(Extracted records)
▬▬▬▬▬▬

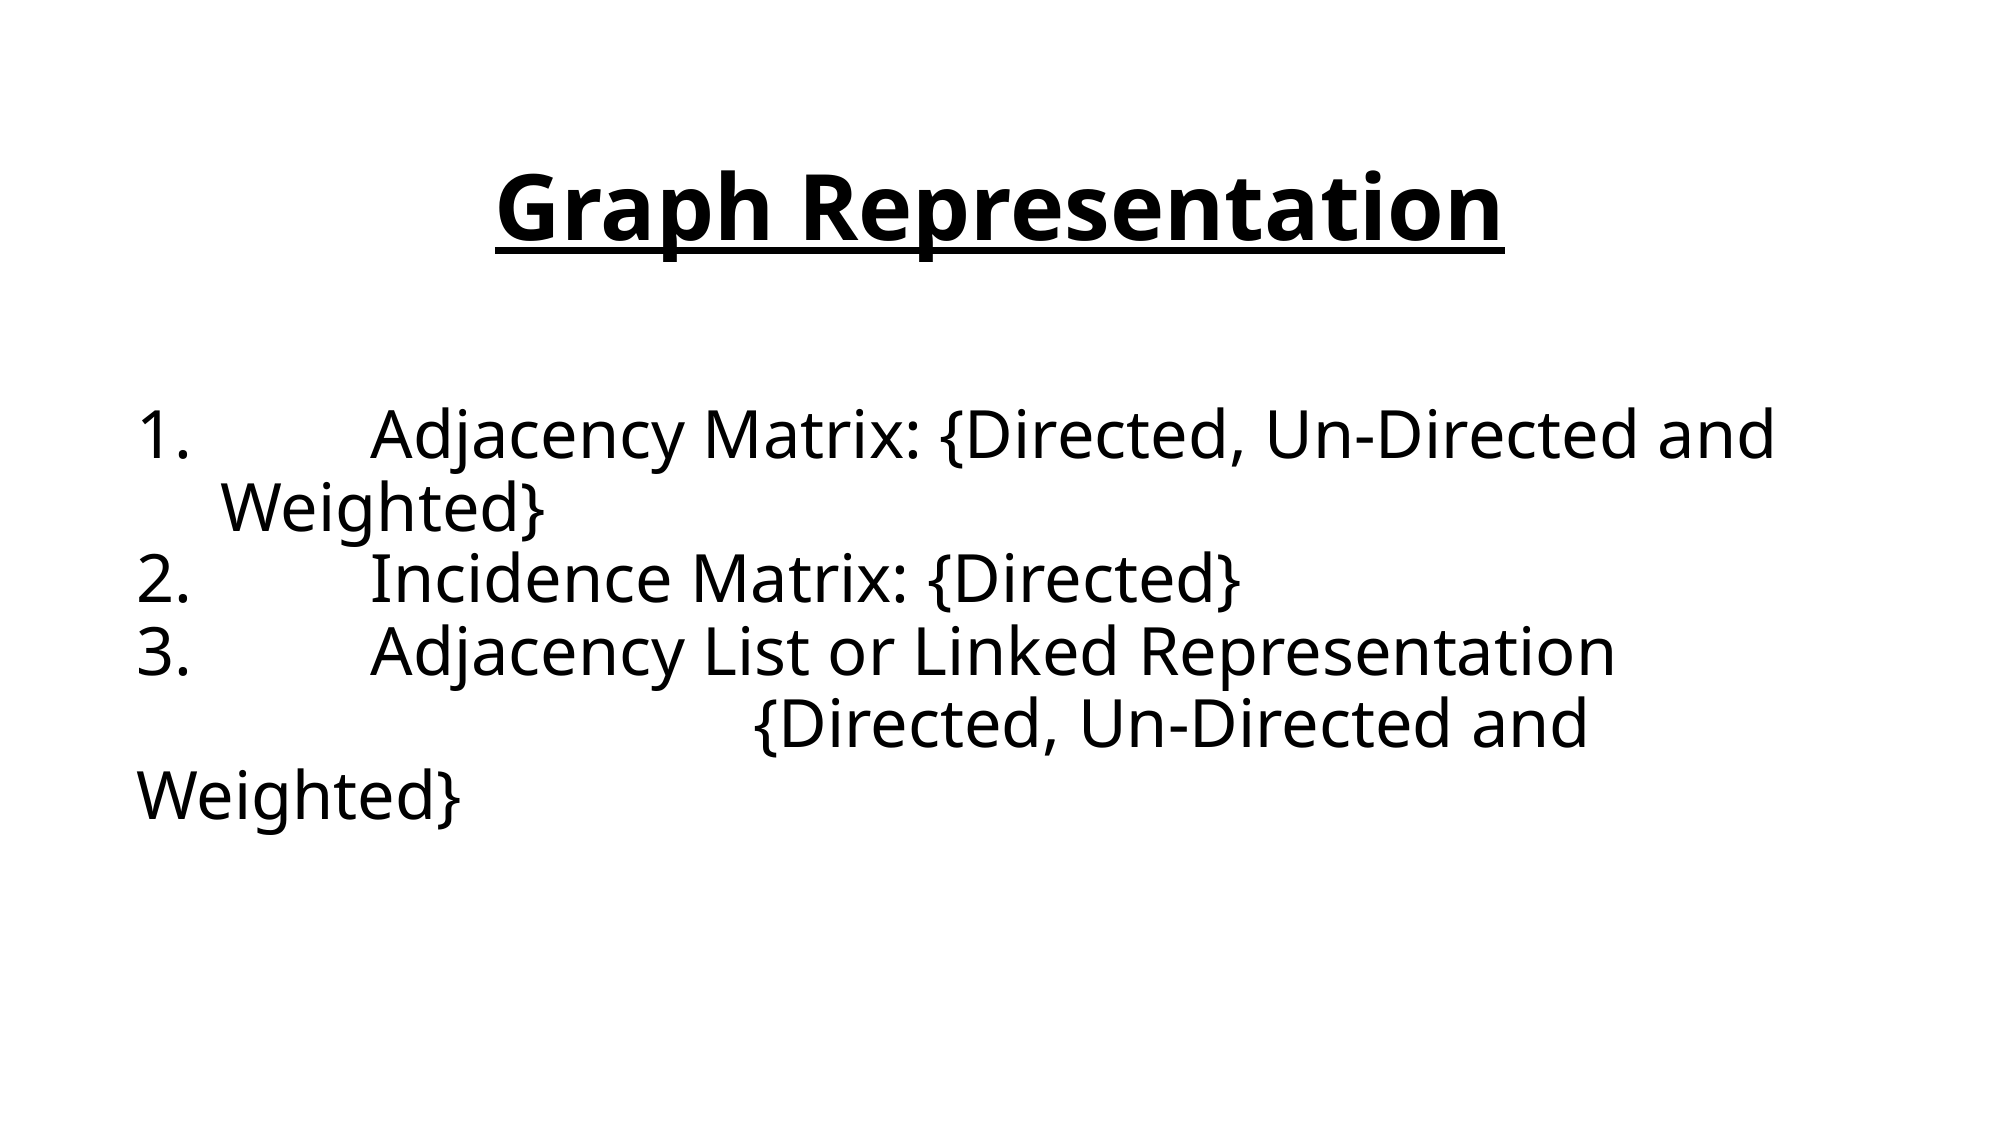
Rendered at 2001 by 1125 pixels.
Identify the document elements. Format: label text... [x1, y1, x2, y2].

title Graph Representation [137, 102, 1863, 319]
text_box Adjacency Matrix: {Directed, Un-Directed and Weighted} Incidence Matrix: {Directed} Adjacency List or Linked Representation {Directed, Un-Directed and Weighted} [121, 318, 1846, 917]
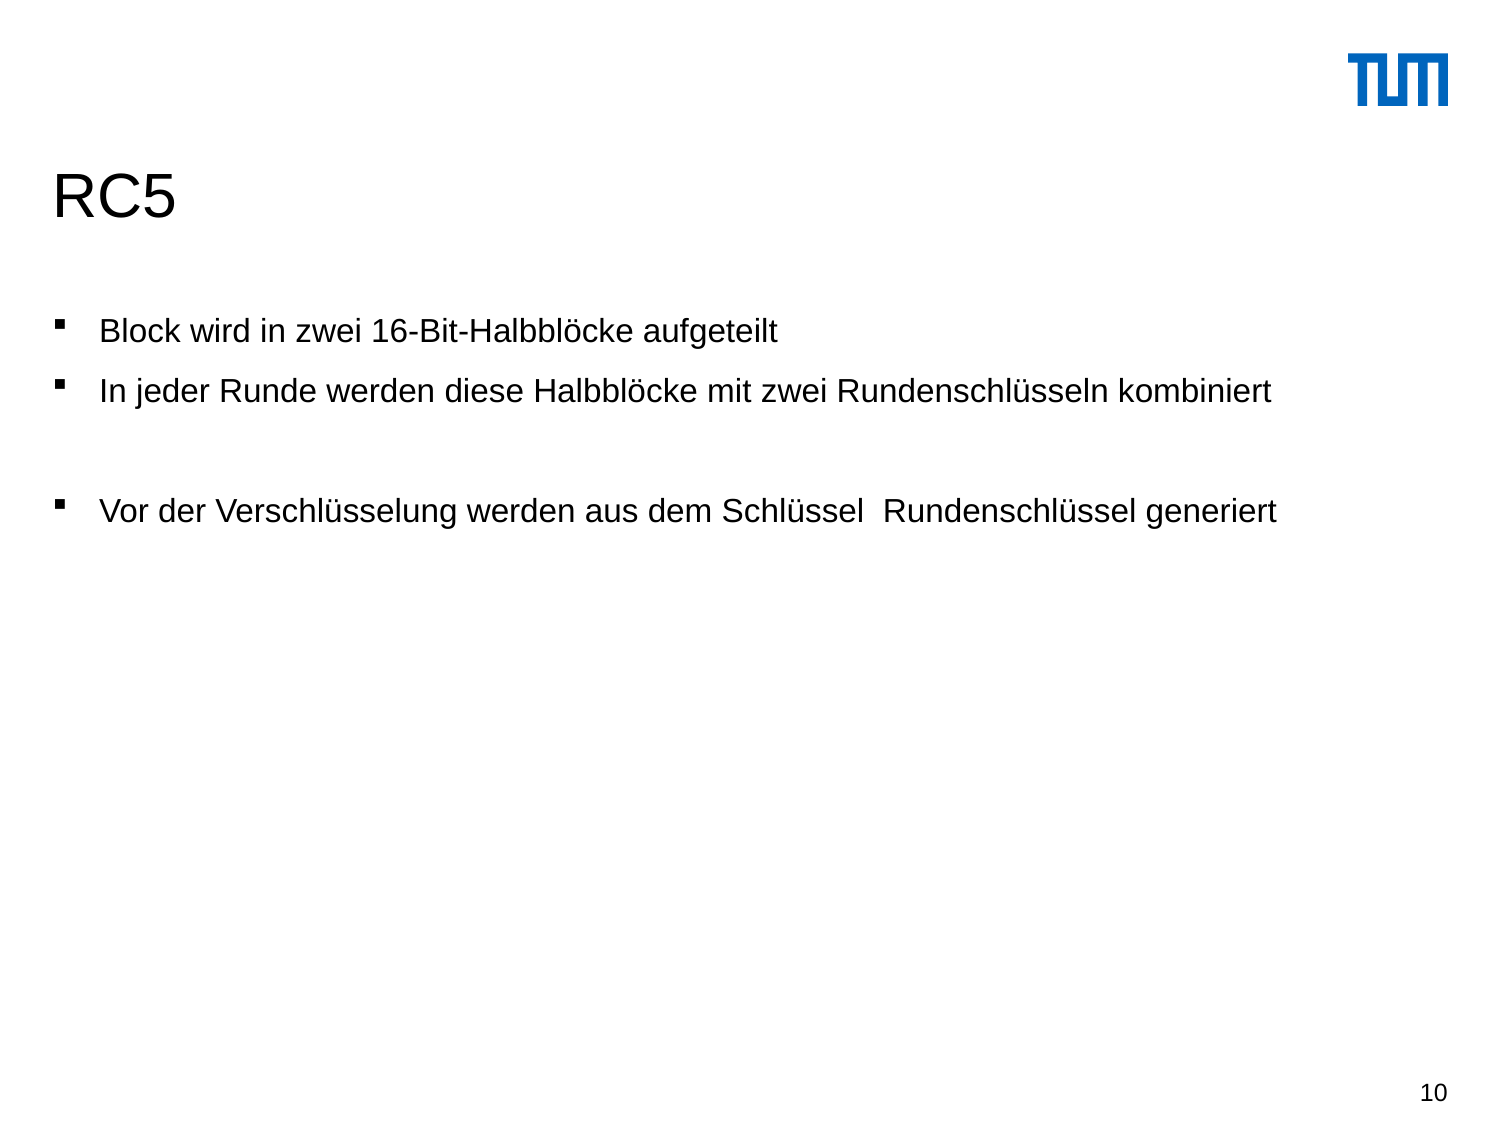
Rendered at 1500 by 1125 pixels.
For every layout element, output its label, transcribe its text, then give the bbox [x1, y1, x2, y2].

▬▬▬▬▬▬

Would you reproduce the lines above, from the very first through the line containing "Rendered at 1500 by 1125 pixels.", exactly and without the pictures?

Rendered at 2001 by 1125 pixels.
Identify the document elements. Format: label text... [x1, y1, x2, y2].

title Graph Representation [137, 102, 1863, 319]
text_box Adjacency Matrix: {Directed, Un-Directed and Weighted} Incidence Matrix: {Directed} Adjacency List or Linked Representation {Directed, Un-Directed and Weighted} [121, 318, 1846, 917]
Rendered at 1500 by 1125 pixels.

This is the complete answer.